[Before and after images]

★ ★ ★ ★

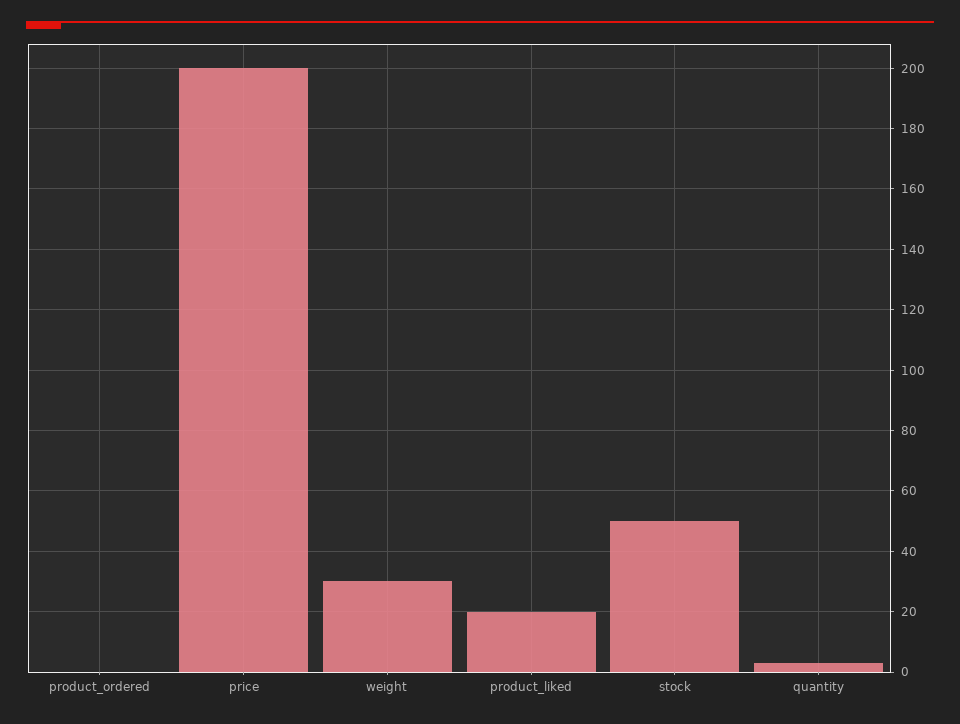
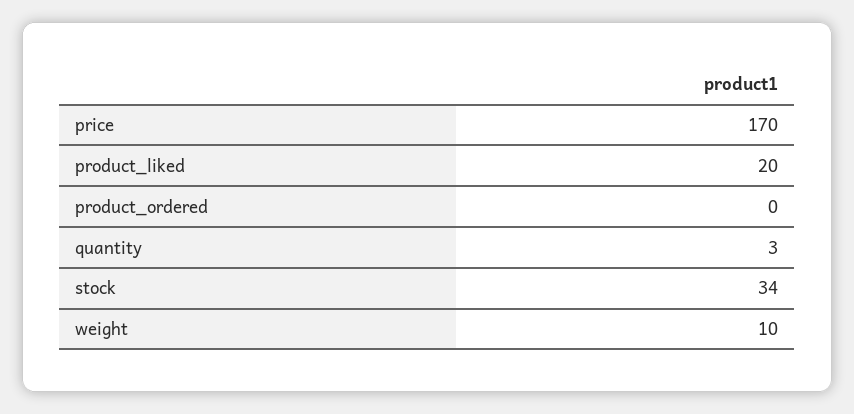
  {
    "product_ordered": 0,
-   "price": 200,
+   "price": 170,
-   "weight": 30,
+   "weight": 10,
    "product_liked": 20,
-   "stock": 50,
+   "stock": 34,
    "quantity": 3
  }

★ ★ ★ ★

### Problem statement
Excluding the pictures, restate the records above word for word.

### Response box
  {
    "product_ordered": 0,
-   "price": 200,
+   "price": 170,
-   "weight": 30,
+   "weight": 10,
    "product_liked": 20,
-   "stock": 50,
+   "stock": 34,
    "quantity": 3
  }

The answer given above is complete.